◆ **SOURCE PASSAGE**

5 Exploration of numerical variables
We now turn to our numerical variables to see how they affect the response.
5.1 Name variable
First, let’s transform the name variable into numerical values. We can assume that there is no rank order of the names based on the fact that the variable distribution is uniform (see Figure 2.1). Here I use a very simple encoding to convert the names into numbers.
encode_cat_to_numeric <- function(x) {
x <- factor(x, ordered = FALSE)
x <- unclass(x)
return(x)
}
add_name_features <- function(df) {
res <- df %>%
mutate(LastNameAsNumber = encode_cat_to_numeric(LastName)) %>%
add_count(x = ., LastNameAsNumber, name = "LastNameCount") %>%
mutate(across(.cols = c(PassengerGroup, LastNameAsNumber), .fns = as.integer))
}
train6 <- add_name_features(train5)
Let’s also explore our count values for names visually to see how they look against the response.
df1 <- train6 %>%
select(Transported, LastNamesPerGroup) %>%
group_by(LastNamesPerGroup, Transported) %>%
summarise(count = n()) %>%
mutate(perc = count / sum(count))
g1 <- ggplot(data = df1) +
geom_bar(aes(x = LastNamesPerGroup, y = perc*100, fill = Transported), stat = "identity") +
labs(y = "Percent transported")
df2 <- train6 %>%
select(Transported, LastNameCount) %>%
group_by(LastNameCount, Transported) %>%
summarise(count = n()) %>%
mutate(perc = count / sum(count))
g2 <- ggplot(data = df2) +
geom_bar(aes(x = LastNameCount, y = perc*100, fill = Transported), stat = "identity") +
labs(y = "Percent transported")
g1 + g2 + plot_layout(guides = "collect", axis_titles = "collect_y")
There does seem to be some difference which is good news since it allows us to get some use of the name variable that in its original form didn’t seem to have much variance. Hopefully these features will prove to be beneficial.
5.2 Age, CabinNumber and LastNames
Kuhn and Johnson propose a smoothing function using generalized additive models that use penalized regression to create smoothing for numeric variables against the response. I’ve modified their function somewhat.
my_smooth_plot <- function(d, v) {
TransportedRate <- mean(d$Transported == "True")
my_df <- d %>%
select(!!sym(v), Transported) %>%
arrange(!!sym(v))
my_df_small <- my_df %>%
distinct(!!sym(v))

◆ **SUPPLIED RECORDS**
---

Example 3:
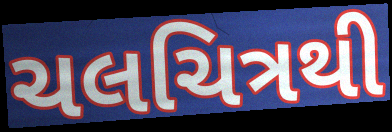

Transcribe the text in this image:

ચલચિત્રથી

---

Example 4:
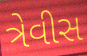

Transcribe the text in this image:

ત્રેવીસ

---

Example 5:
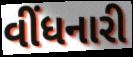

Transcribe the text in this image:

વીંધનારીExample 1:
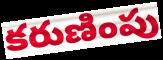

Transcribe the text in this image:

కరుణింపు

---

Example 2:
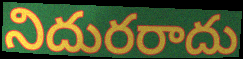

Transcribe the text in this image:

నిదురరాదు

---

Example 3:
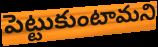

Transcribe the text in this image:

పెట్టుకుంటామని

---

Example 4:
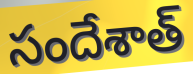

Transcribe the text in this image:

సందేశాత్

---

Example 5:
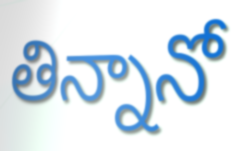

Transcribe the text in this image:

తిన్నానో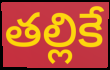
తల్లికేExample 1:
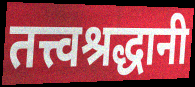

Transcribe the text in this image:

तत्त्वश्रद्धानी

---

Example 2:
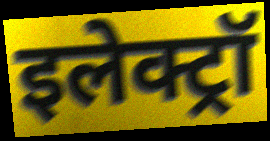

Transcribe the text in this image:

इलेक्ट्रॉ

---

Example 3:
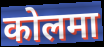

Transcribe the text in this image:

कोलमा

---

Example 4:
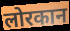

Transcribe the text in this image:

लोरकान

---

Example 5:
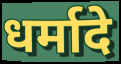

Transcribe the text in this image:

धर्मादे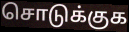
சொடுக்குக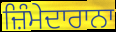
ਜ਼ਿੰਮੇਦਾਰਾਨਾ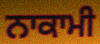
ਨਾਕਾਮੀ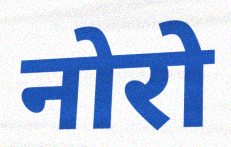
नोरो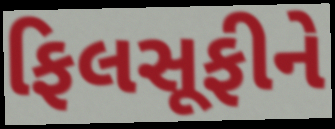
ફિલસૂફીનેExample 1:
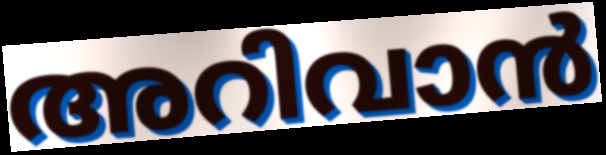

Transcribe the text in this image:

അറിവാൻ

---

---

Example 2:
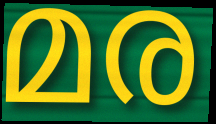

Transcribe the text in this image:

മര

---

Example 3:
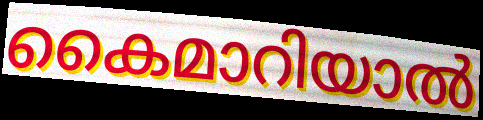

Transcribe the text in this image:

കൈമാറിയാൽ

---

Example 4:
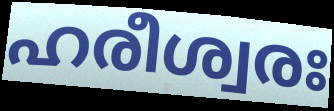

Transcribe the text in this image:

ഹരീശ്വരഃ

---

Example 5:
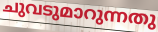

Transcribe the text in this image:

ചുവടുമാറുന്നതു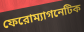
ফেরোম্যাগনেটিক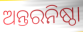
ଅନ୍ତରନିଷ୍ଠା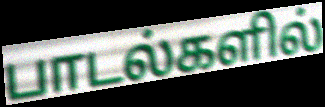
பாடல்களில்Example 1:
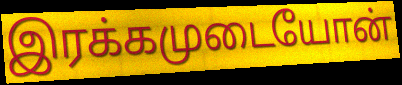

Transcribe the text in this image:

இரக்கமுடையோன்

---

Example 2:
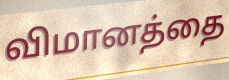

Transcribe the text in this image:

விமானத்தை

◆ **YOUR GOAL**
Repeat the passage on exploring numerical variables word for word, everything from "g1 + g2 + plot_layout(guides" down to "their function somewhat.".

◆ **TASK RESULT**
g1 + g2 + plot_layout(guides = "collect", axis_titles = "collect_y")
There does seem to be some difference which is good news since it allows us to get some use of the name variable that in its original form didn’t seem to have much variance. Hopefully these features will prove to be beneficial.
5.2 Age, CabinNumber and LastNames
Kuhn and Johnson propose a smoothing function using generalized additive models that use penalized regression to create smoothing for numeric variables against the response. I’ve modified their function somewhat.